Based on the blood gained from your finger we determine the Hemoglobin (Hb) and glucose levels in your blood. The total cholesterol will be determined during the initial examination and at age 40. We have our own laboratory and therefore the results will directly be available.
Urine sample research
Each medical examination includes an analysis of the urine you produce in our medical center to detect glucose, blood and protein. During the initial medical examination, an alcohol and drug test is also carried out. Alcohol and drugs tests are also performed during the re-examinations, if indicated.
Your eyesight is of course very important to be able to perform your function safely and efficiently. As a pilot, you will have to cope with factors that can affect your perception and interpretation. Examples include reduced oxygen tension at high altitude, night flights and fatigue. In addition, your eyesight decreases with age.
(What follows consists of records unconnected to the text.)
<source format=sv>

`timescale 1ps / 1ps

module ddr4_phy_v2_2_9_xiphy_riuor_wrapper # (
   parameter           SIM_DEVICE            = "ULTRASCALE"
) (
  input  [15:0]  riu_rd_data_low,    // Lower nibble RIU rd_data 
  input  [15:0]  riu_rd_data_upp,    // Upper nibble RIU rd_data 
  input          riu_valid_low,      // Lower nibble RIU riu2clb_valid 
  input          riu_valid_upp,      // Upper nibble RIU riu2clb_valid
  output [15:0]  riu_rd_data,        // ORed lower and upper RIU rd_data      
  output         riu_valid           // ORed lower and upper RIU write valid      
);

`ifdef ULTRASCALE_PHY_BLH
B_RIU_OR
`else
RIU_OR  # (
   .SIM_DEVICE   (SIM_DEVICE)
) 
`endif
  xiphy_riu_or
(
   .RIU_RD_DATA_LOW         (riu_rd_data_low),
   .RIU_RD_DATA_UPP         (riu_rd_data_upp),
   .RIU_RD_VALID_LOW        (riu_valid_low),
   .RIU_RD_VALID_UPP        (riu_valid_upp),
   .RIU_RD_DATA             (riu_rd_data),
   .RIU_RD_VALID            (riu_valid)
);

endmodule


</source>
During each examination, your acuity of vision is tested at 30-50 cm, 1 metre and 6 metres. If you wear glasses, we first measure without and then with your corrective glasses or contact lenses. The distance visual acuity requirement is 0.7 (6/9) or better in each eye. Both eyes must have a visual acuity of 1.0 (6/6) or better.
On the basis of the digitally completed questionnaire, you will be subjected to an extensive physical examination. In addition to the mobility, coordination and balance of your body, your eyes, ears, abdomen, heart and lungs will also be examined for possible abnormalities.
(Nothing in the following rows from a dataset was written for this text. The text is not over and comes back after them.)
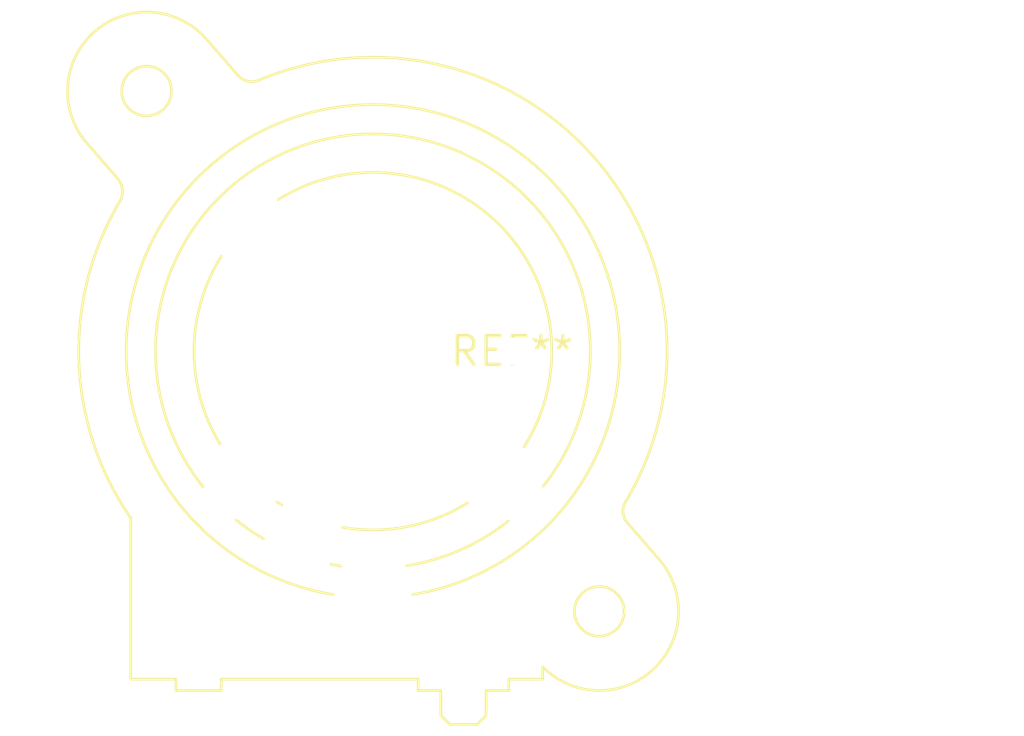
<source format=kicad_pcb>
(kicad_pcb (version 20240108) (generator pcbnew)

  (general
    (thickness 1.6)
  )

  (paper "A4")
  (layers
    (0 "F.Cu" signal)
    (31 "B.Cu" signal)
    (32 "B.Adhes" user "B.Adhesive")
    (33 "F.Adhes" user "F.Adhesive")
    (34 "B.Paste" user)
    (35 "F.Paste" user)
    (36 "B.SilkS" user "B.Silkscreen")
    (37 "F.SilkS" user "F.Silkscreen")
    (38 "B.Mask" user)
    (39 "F.Mask" user)
    (40 "Dwgs.User" user "User.Drawings")
    (41 "Cmts.User" user "User.Comments")
    (42 "Eco1.User" user "User.Eco1")
    (43 "Eco2.User" user "User.Eco2")
    (44 "Edge.Cuts" user)
    (45 "Margin" user)
    (46 "B.CrtYd" user "B.Courtyard")
    (47 "F.CrtYd" user "F.Courtyard")
    (48 "B.Fab" user)
    (49 "F.Fab" user)
    (50 "User.1" user)
    (51 "User.2" user)
    (52 "User.3" user)
    (53 "User.4" user)
    (54 "User.5" user)
    (55 "User.6" user)
    (56 "User.7" user)
    (57 "User.8" user)
    (58 "User.9" user)
  )

  (setup
    (pad_to_mask_clearance 0)
    (pcbplotparams
      (layerselection 0x00010fc_ffffffff)
      (plot_on_all_layers_selection 0x0000000_00000000)
      (disableapertmacros false)
      (usegerberextensions false)
      (usegerberattributes false)
      (usegerberadvancedattributes false)
      (creategerberjobfile false)
      (dashed_line_dash_ratio 12.000000)
      (dashed_line_gap_ratio 3.000000)
      (svgprecision 4)
      (plotframeref false)
      (viasonmask false)
      (mode 1)
      (useauxorigin false)
      (hpglpennumber 1)
      (hpglpenspeed 20)
      (hpglpendiameter 15.000000)
      (dxfpolygonmode false)
      (dxfimperialunits false)
      (dxfusepcbnewfont false)
      (psnegative false)
      (psa4output false)
      (plotreference false)
      (plotvalue false)
      (plotinvisibletext false)
      (sketchpadsonfab false)
      (subtractmaskfromsilk false)
      (outputformat 1)
      (mirror false)
      (drillshape 1)
      (scaleselection 1)
      (outputdirectory "")
    )
  )

  (net 0 "")

  (footprint "Jack_XLR-6.35mm_Neutrik_NCJ10FI-V_Vertical" (layer "F.Cu") (at 0 0))

)

</source>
Additional required examinations
Additional examination depends on your age and whether you have a medical condition. In our center we can perform the following additional examinations:
– Lipid measurement
– Mental health check
– Alcohol and drug screening
In specific cases, if additional research is required, this is done by specialists outside our office. We work together with a number of specialists, in which case we arrange the handover.
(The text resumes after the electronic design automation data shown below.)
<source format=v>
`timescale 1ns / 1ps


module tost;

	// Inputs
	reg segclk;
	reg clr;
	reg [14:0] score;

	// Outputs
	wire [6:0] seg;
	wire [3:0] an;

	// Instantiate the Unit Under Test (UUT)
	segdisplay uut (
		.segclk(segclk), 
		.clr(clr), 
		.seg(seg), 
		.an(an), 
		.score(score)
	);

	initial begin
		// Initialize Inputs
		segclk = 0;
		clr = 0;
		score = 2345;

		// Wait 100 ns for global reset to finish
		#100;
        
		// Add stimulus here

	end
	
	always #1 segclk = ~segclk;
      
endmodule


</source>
The ECG provides us with information about the functioning of your heart muscle. We work with a 12-channel digital system. We create an ECG by placing 4 electrodes on your wrists and ankles and 6 electrodes on your chest around your heart.
The ECG is taken at the first examination and then every 5 years until the age of 30, every 2 years until the age of 40, every year until the age of 50 and in all subsequent examinations for extension or renewal.
Spirometry (pulmonary function)
The function of the lungs (lung function) can be measured with a lung function test. The test measures how much air you can exhale and also measures how much air you can exhale in 1 second. The pulmonary function test shows if you have a certain condition. Your lung function is determined with a special device: a spirometer.
You stand up straight and close your teeth and lips around the mouthpiece of the device. You can simply breathe through it. The assistant will ask you to breathe in deeply and then blow out as hard and as much as possible. These measurements are taken at least 3 times to get a reliable result. This test is carried out at the initial examination and on clinical grounds afterwards.
Audiometry (hearing test)
Hearing is tested with pure tone audiometry during the initial medical examination. In the soundproof hearing cabin, you can hear sounds of different frequencies and intensities through the headphones. You must not have a hearing loss of more than 35 dB at any of the frequencies 500, 1000 or 2000 Hz or more than 50 dB at 3000 Hz in each ear. This test is done every 5 years until the age of 40 and thereafter every 2 years.
Tonometry (measurement of the intraocular pressure)
Confronting your eye with a “puff” of air the intraocular pressure will be determent. If the pressure is to high severe damage to the retina (glaucoma) can occur. The examination will be done at your initial examination and on indication.
Tympanometry (eardrum measurement)
The mobility of your eardrum is measured with a constructive pressure in your ear canal. The eardrum must be mobile, so that you are able to ‘clear’ it. If not, further examination by the ENT specialist is required.
Perimetry (visual field research)
Each eye is tested to ensure that its visual fields are intact. You have a look into the perimeter and you indicate whether you see any movement in your visual field, this is used to determine whether there are any defects.